É única a experiencia de ler Clarice Lispector, em especial seu livro "Água Viva". O livro, um "romance sem romance", onde a protagonista da história busca obssessivamente entender a solidão e o significado de sua existência, tem uma profundade de sentimentos que queimam como água viva. O mundo interior e exterior se confundem a tal ponto que ela cria um "mundo entre mundos", um lugar encantando e em constante mudança e contradição. O livro é poesia em prosa.
É incrível como Clarice consegue entrar no íntimo feminino e revelar este universo tão pessoal e tão universal. Senti-me contemplada e ao mesmo tempo incompleta, como se aquelas palavras também estivessem saindo de dentro de mim.
Resultado desta interação tão íntima foi o vídeo "Para te escrever eu antes me perfumo toda", ainda em construção. Ao surgir a idéia, logo pensei nas pessoas que poderiam fazer este trabalho, e convidei Laurens (videomaker) e Fátima Porto. Como se fosse induzida, escrevi o roteiro e selecionei os fragmentos do livro que servem de leitura para as cenas. Juntei uma parte aqui, outra ali, agrupei em temas e tudo isso resultou em cinco cenas que desenrolam-se consecutivamente no vídeo, que deve durar de cinco a sete minutos. A música foi escolhida entre tantas da obra de Chopin, mas caiu perfeitamente no clima intimista e lírico do vídeo. Tudo perfeito!
Confesso que nunca tinha feito isto antes na vida. E confesso que tive muita ansiedade e muita auto crítica, sentimentos que atrapalham o processo criativo, pois comecei a achar tudo ridículo e constrangedor. Por isso Fátima Porto... ela foi minha guia neste difícil processo de auto conhecimento e externalização de sentimentos e emoções que um ator necessariamente precisa saber fazer. "Não sou atriz, sou assistente social" (eu pensava), "o que os outros vão achar?", "eu sou um patinho feio querendo aparecer", enfim... A fase da censura, de viver o lado perverso da cultura de massa.

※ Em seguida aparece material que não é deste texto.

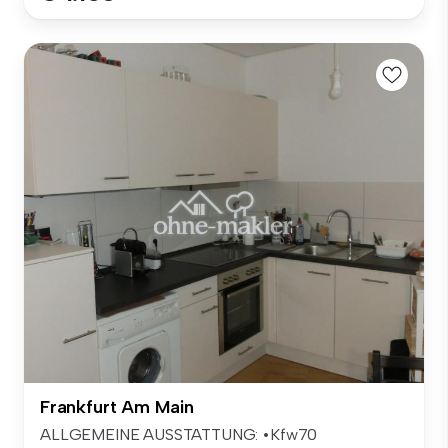
Frankfurt Am Main
ALLGEMEINE AUSSTATTUNG: •Kfw70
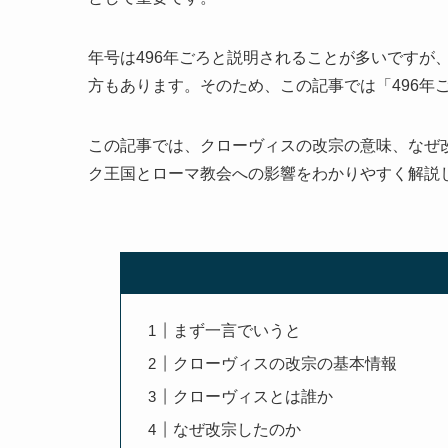
年号は496年ごろと説明されることが多いですが、
方もあります。そのため、この記事では「496年
この記事では、クローヴィスの改宗の意味、なぜ
ク王国とローマ教会への影響をわかりやすく解説
まず一言でいうと
クローヴィスの改宗の基本情報
クローヴィスとは誰か
なぜ改宗したのか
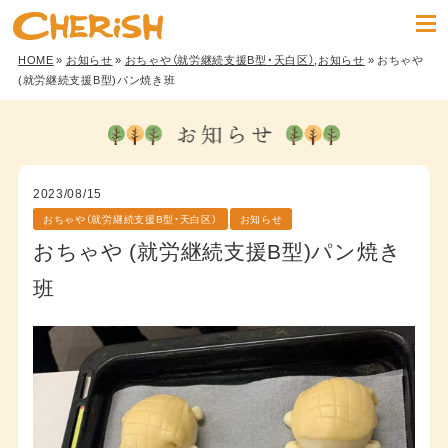
HOME
»
お知らせ
»
おちゃや（就労継続支援B型・天白区）
,
お知らせ
» おちゃや
(就労継続支援B型)パン焼き班
2023/08/15
おちゃや（就労継続支援B型・天白区）
お知らせ
おちゃや (就労継続支援B型)パン焼き
班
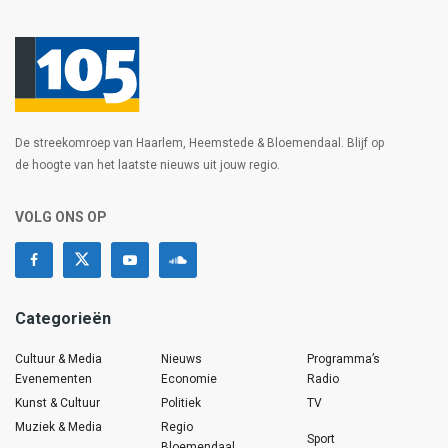
De streekomroep van Haarlem, Heemstede & Bloemendaal. Blijf op
de hoogte van het laatste nieuws uit jouw regio.
VOLG ONS OP
Categorieën
Cultuur & Media
Nieuws
Programma’s
Evenementen
Economie
Radio
Kunst & Cultuur
Politiek
TV
Muziek & Media
Regio
Sport
Bloemendaal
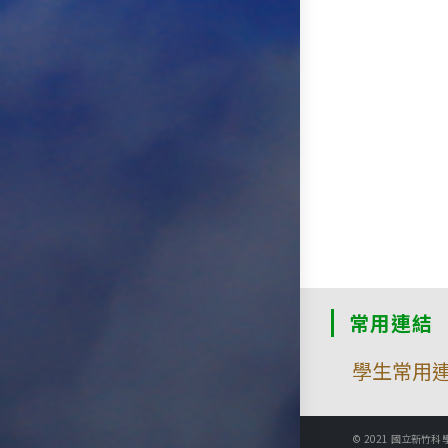
常用連結
學生常用
© 2021 國立新竹科學園區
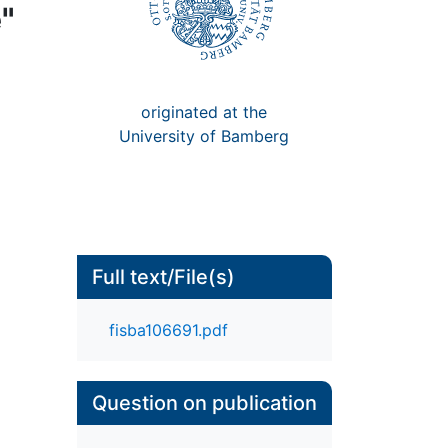
"
originated at the
University of Bamberg
Full text/File(s)
fisba106691.pdf
Question on publication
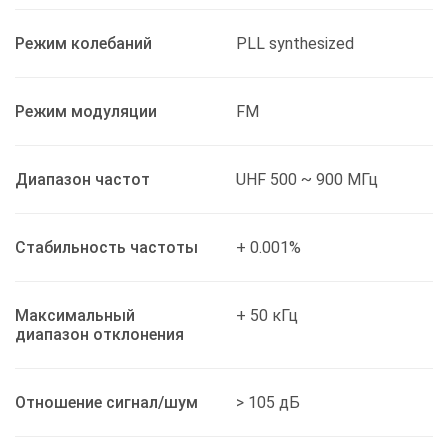
Режим колебаний
PLL synthesized
Режим модуляции
FM
Диапазон частот
UHF 500 ~ 900 МГц
Стабильность частоты
+ 0.001%
Максимальный
+ 50 кГц
диапазон отклонения
Отношение сигнал/шум
> 105 дБ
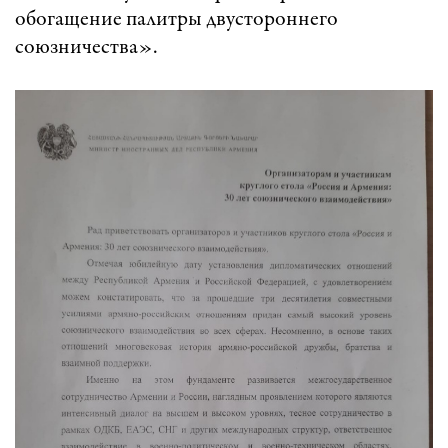
обогащение палитры двустороннего
союзничества».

Mas Fátima e Laurens estavam ali, e com este apoio consegui chegar ao final da gravação. Achei por um instante que durou uma eternidade que não chegaria. Eu sabia que poderia ter feito tudo aquilo, e poderia ter feito até melhor, mas fiz o até melhor. E quando terminei estava toda suja de tinta como um bichinho louco e achei aquilo maravilhoso, poder sair do lugar comum e fazer coisas que não faria normalmente, como flertar com uma árvore e me jogar nas folhas secas.
Escrevo tudo isso para falar sobre coisas nada simples que Clarice fala no livro. Acredito que esta tenha sido a leitura mais viva que já fiz até hoje. Ler ser viver a palavra. Laissez passer. "A palavra é minha quarta dimensão", escreveu Clarice Lispector.
O que posso deixar de bom para quem me leu até aqui é a confirmação de que a vida é um mistério, mas nós podemos explorá-la em suas sem número possibilidades. Podemos ser outras vidas e outros tempos, podemos ser felizes ou tristes, podemos ser rasos ou profundos. Mas para poder escolher, precisamos de uma única coisa: auto conhecimento.
"Olha pra ti e te ama" (Clarice Lispector)
Obrigado Deus por mais uma prova da Sua existência!
Lindo texto, tão sincero, tão honesto! Se eu pudesse eu iria ao sarau... Mas estou morando em Seropédica (cursando Belas Artes!!!), só venho aos finais de semana =( Que tudo dê certo e seja um sucesso!